Kalkınmayı Kaynak Eksikliği Değil, Dogmatik İktisat Eğitimi Engelliyor

Türkiye’nin kalkınmasının önünde esasen bir kaynak sorunu yoktur. Ne parasal kaynaklarda, ne teknik kapasitede, ne de beşerî sermayede aşılması imkânsız bir eksiklikten söz edebiliriz. Buna karşın, üniversitelerdeki iktisat müfredatı; tüm bu kaynakların eksikliğinin yaratabileceği sorunlardan daha derin, daha yapısal bir engel oluşturmaktadır.

Bu sorun çözüme kavuşturulmadıkça, siyasetçilerin kendi kalkınma politikalarına “bilinçli ve teorik temeli olan” bir destek beklemeleri gerçekçi değildir. Hatta kendi siyasi kadrolarından bile böyle bir uyum beklememeleri gerekir; çünkü mevcut müfredat, bu politikaların yanlış olduğu fikrini daha eğitim sürecinde içselleştirmektedir. Türkiye’deki iktisat eğitimi, bu anlamda bir tür dogmatik yönlendirme mekanizmasına dönüşmüş durumdadır.
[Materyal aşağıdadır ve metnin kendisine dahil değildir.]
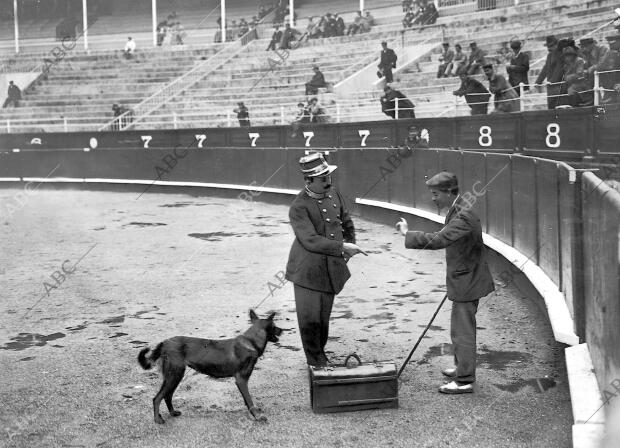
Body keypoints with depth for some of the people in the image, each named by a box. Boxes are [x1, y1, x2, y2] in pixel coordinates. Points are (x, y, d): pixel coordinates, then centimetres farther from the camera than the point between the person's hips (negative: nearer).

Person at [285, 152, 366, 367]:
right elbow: (311, 240, -24)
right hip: (308, 271, -5)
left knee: (323, 319, 13)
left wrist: (349, 250, 12)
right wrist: (342, 247, -27)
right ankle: (316, 362, 14)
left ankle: (321, 356, 31)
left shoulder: (334, 194, 5)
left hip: (331, 270, 5)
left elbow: (348, 225, 19)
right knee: (309, 319, -2)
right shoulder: (299, 207, -16)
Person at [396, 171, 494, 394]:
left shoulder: (463, 216, -25)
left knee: (462, 331, -3)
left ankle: (464, 381, 4)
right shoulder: (458, 210, 9)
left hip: (466, 283, -10)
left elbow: (438, 240, -35)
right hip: (465, 279, 10)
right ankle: (462, 367, 36)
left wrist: (408, 233, -27)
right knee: (462, 328, 22)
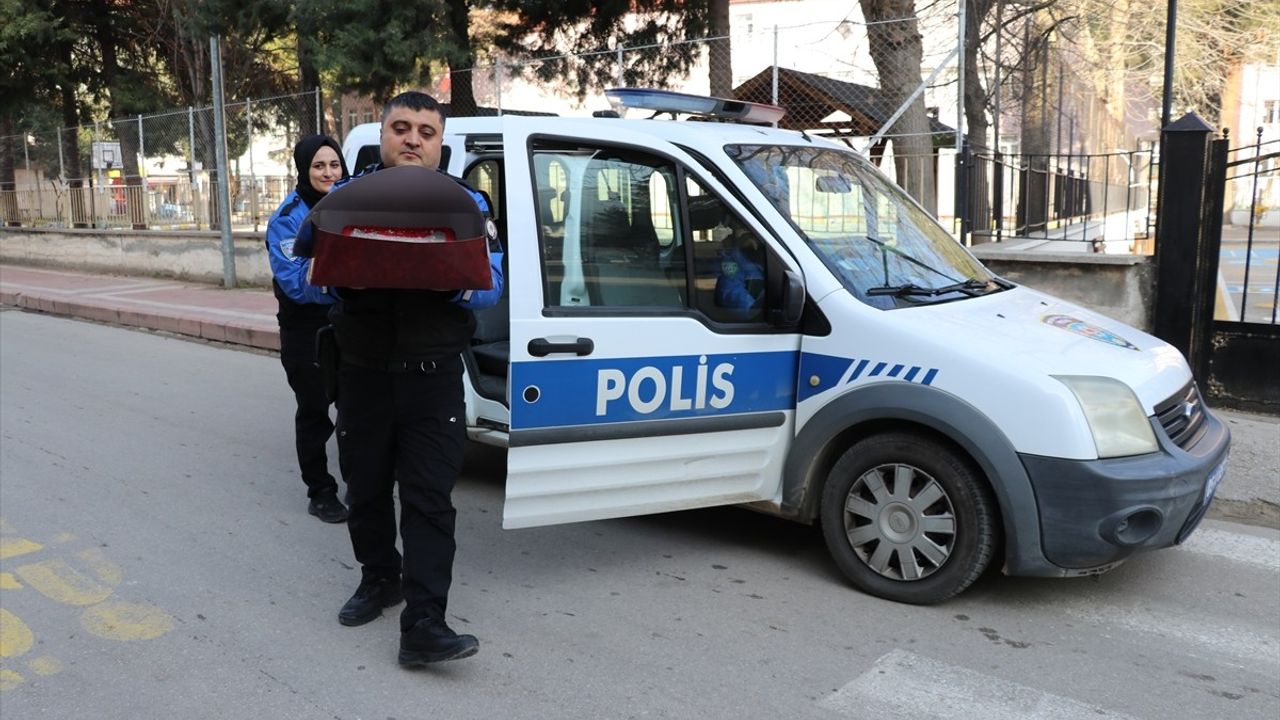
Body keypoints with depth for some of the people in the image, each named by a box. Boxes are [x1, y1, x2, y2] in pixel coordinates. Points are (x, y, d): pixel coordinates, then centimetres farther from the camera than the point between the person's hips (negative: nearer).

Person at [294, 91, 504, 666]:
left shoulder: (466, 202, 3)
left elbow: (491, 286, -3)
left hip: (433, 380, -3)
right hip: (363, 374, 3)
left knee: (429, 499, -6)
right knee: (366, 486, 16)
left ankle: (423, 624, -4)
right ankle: (379, 578, 39)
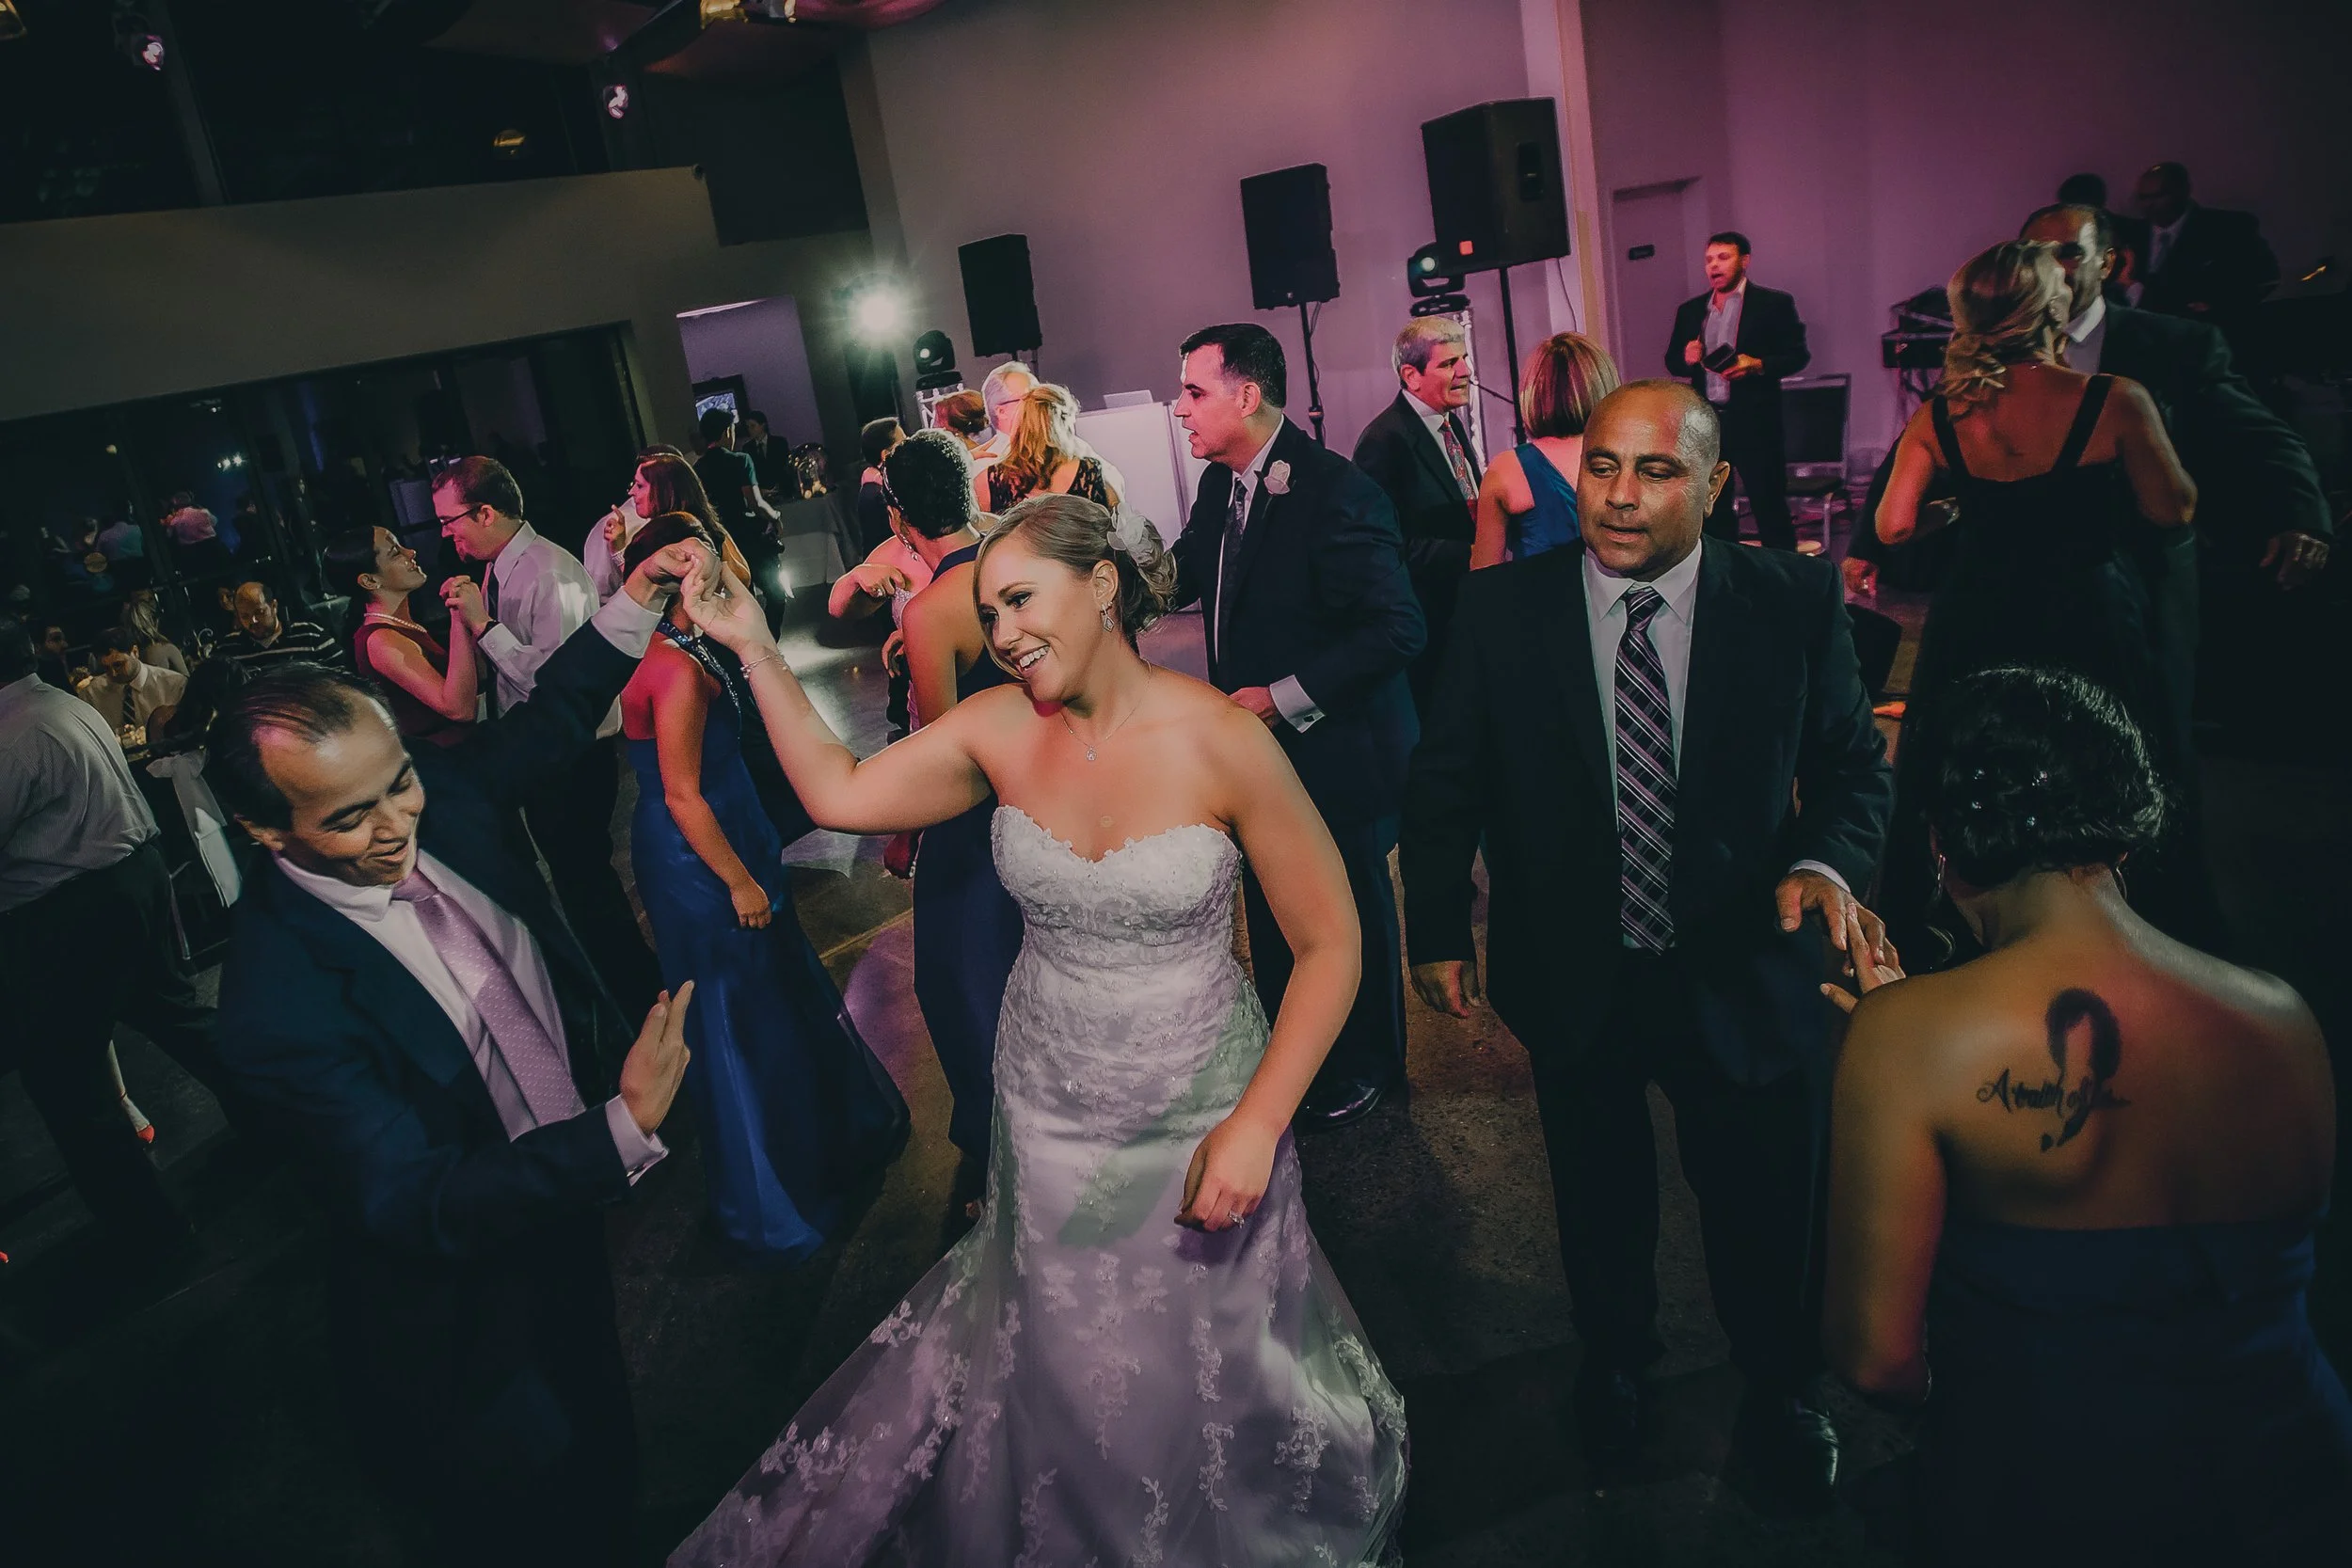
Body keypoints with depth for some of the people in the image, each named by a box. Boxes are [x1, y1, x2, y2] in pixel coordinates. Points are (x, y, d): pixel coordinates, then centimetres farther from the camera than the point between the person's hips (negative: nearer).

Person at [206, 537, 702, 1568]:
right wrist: (625, 1129, -43)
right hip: (466, 1319, -6)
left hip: (569, 1199, 7)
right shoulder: (277, 1005, -33)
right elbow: (421, 1209, -31)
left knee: (604, 1470, 27)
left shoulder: (433, 793, -15)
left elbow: (548, 719, 5)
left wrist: (637, 598, -5)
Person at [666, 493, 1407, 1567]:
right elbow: (838, 793, -2)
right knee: (1059, 1373, 22)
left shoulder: (1222, 742, -20)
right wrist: (756, 651, -11)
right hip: (1048, 1124, 3)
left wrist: (1257, 1124, -19)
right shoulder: (998, 730, -8)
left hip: (1200, 1124, -3)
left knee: (1209, 1380, 19)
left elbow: (1328, 942, -15)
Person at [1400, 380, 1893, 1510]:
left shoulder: (1795, 600, -9)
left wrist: (1827, 861, -20)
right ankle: (1613, 1365, 54)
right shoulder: (1501, 607, -10)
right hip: (1573, 981, 0)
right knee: (1600, 1204, 23)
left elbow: (1852, 762, 0)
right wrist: (1438, 927, -3)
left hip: (1743, 978, 0)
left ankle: (1779, 1396, 51)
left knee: (1765, 1217, 20)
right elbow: (1447, 777, -2)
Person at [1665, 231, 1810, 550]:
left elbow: (1799, 354, -3)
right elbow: (1672, 362, 15)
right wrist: (1686, 358, -8)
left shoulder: (1774, 304, 0)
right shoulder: (1689, 310, 13)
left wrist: (1758, 365, -20)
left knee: (1769, 507, -2)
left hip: (1755, 423, -4)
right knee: (1713, 508, 10)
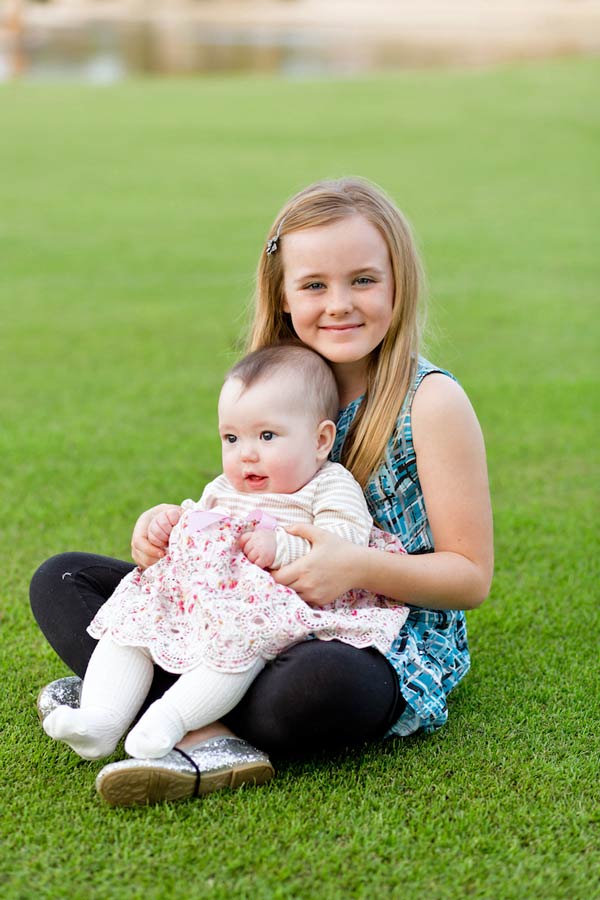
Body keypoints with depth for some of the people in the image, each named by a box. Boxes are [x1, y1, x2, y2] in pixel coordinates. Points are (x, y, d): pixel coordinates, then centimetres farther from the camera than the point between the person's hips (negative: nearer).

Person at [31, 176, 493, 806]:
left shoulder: (430, 401, -11)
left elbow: (471, 576, -10)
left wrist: (359, 567, -26)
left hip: (387, 645, -7)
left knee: (317, 685, -44)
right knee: (62, 580, -2)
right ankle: (209, 735, -24)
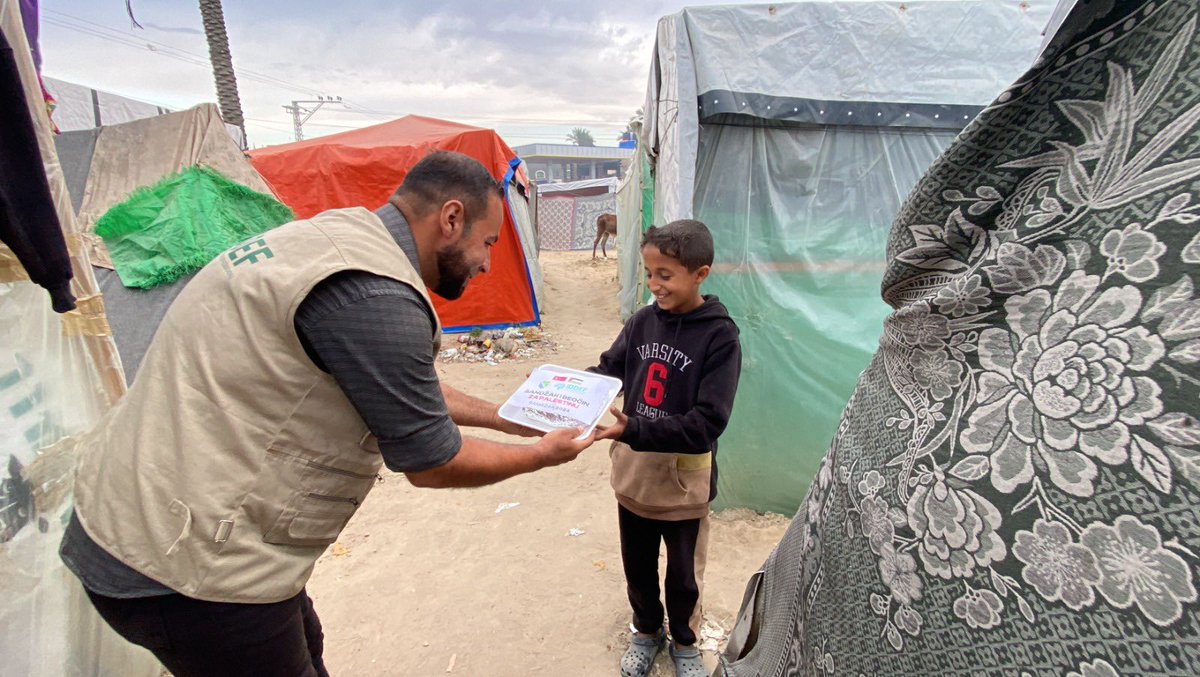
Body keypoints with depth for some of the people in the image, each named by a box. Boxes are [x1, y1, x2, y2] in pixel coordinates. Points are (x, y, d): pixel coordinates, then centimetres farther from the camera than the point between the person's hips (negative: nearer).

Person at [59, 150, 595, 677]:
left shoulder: (338, 232, 5)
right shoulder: (375, 295, -28)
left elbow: (407, 390, 16)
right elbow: (431, 465, -16)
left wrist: (508, 417, 19)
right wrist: (542, 454, 0)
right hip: (178, 563, -9)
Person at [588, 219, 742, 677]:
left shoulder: (719, 336, -18)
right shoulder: (642, 321, -5)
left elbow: (706, 424, -24)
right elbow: (608, 372, 4)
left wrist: (632, 430, -34)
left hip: (685, 478, -3)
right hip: (633, 469, 4)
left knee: (683, 575, 20)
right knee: (637, 566, 22)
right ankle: (646, 631, 50)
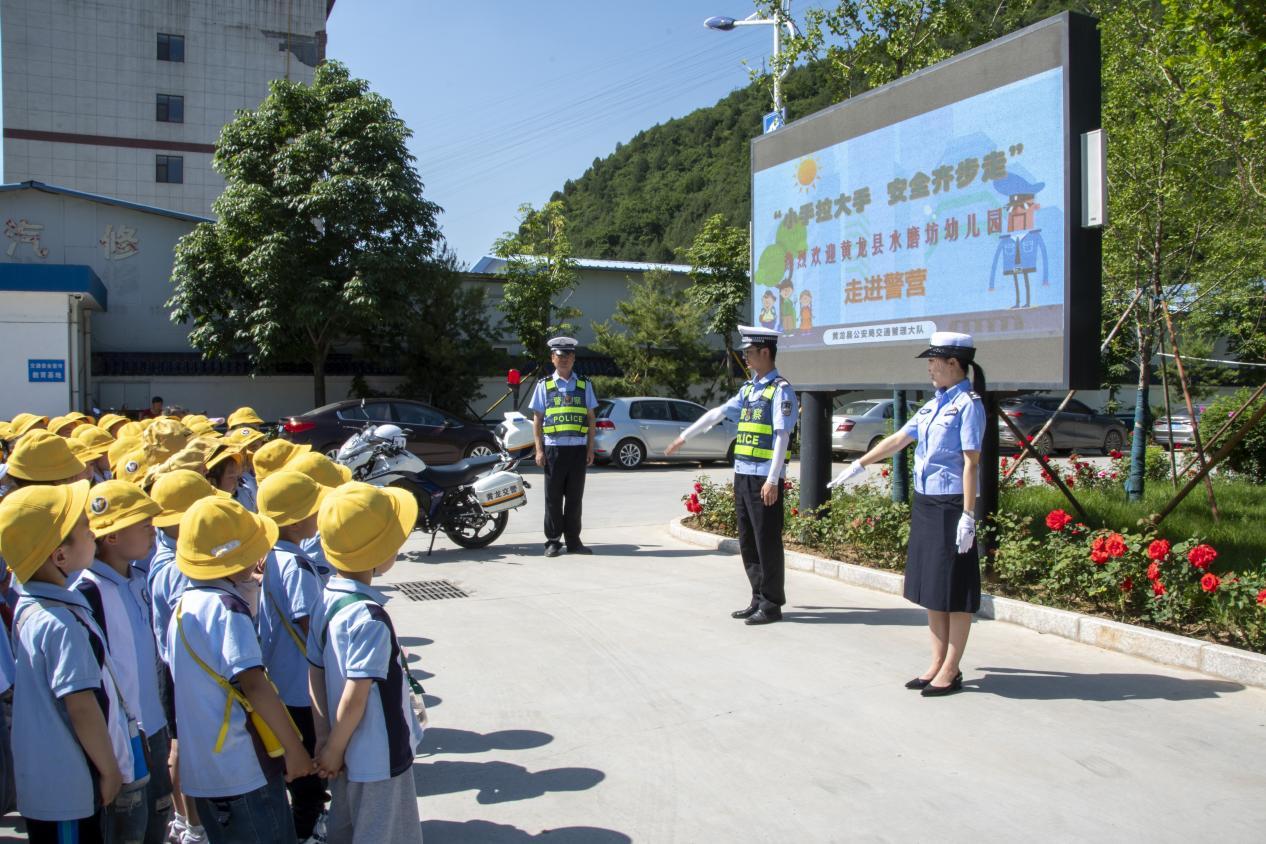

Bugün Türkiye’de dört yıl iktisat eğitimi alan bir öğrenci, mezun olduğunda Türkiye ekonomisinin yapısına, sektör dinamiklerine, tarihsel kalkınma deneyimine veya sanayi politikalarına dair elle tutulur bir bilgiye sahip olmadan hayata başlıyor. Bu, başlı başına bir çelişkidir ve açık bir irrasyonelliktir.

Kısacası, Türkiye’de kalkınma tartışmasının önündeki en büyük engel, kaynak kıtlığı değil; iktisadi düşüncenin nasıl öğretildiği ve bu düşüncenin toplumsal karar alma süreçlerini nasıl şekillendirdiğidir.